I am the developer who works on bevel. Unfortunately, this is working as intended right now, though I will try to see if there’s anything I can do to improve it. My best advice here is to use the “Width” method in this situation (though I understand that the original poster doesn’t like that solution).

More than probably most of you want to know:

The problem here is that there are too many constraints that bevel has to satisfy simultaneously in this situation, and it is impossible to satisfy them all, so some compromises are made.
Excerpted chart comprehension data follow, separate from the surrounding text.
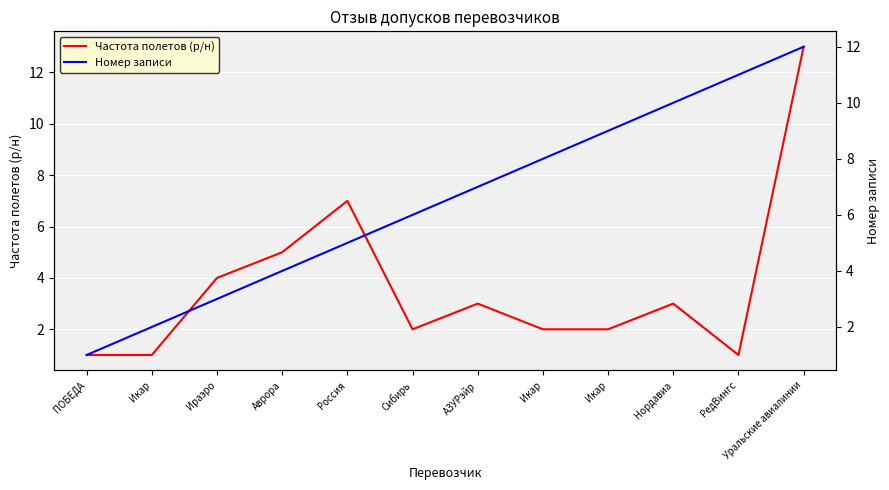

What is the label of the 7th point from the left?

АЗУРэйр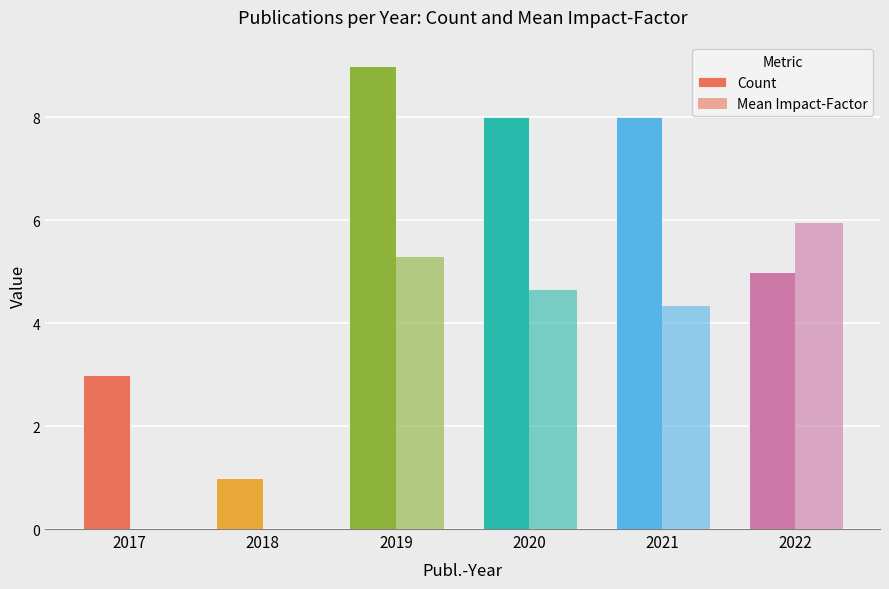

Which series has the largest total across all categories?

Count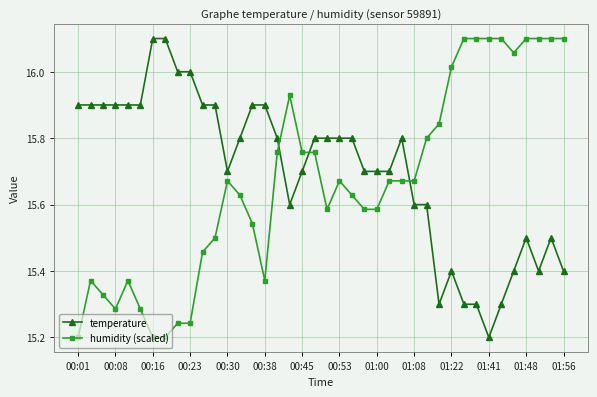

What is the sum of all humidity (scaled) values?

626.7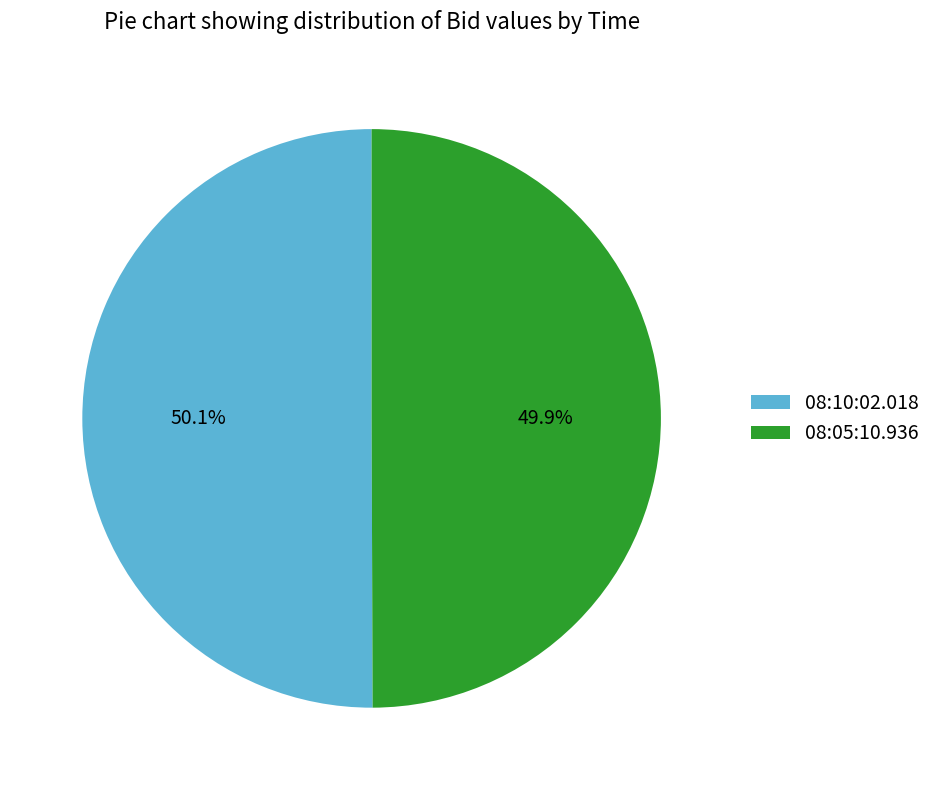

Do 08:10:02.018 and 08:05:10.936 together represent more than half of the pie?

Yes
Among the constraints are:

- we would like the newly created vertices to slide along the existing non-beveled edges (users kind of expect this)
- the slide distance should depends on the (sine of the) angle between the beveled edge and the slide-along edge – because we want the perpendicular distance to the offset edge to satisfy the offset=amount spec of the user
- there are two angles involved, and their sines may not be equal
- all of these constraints hold at the other end of a beveled edge too, and again, the sines of the angles may be different; yet we would like the width of the offset strips to stay constant along their lengths to the extent possible

Because it is impossible to satisfy all these constraints simultaneously, there are compromise values chosen for how far to slide each vertex along their edges. Then there is an “adjustment” pass that tries to propagate slide the compromises to adjacent edges. That process unfortunately is non-deterministic - it depends on the original ordering of vertices to some extent, though there is an effort to try to chain the propagation together after initial choices are made among connected components of edges. Unfortunately in the model here, different choices of propagation order are chosen for two of the edge chains vs the other two, resulting in different end results.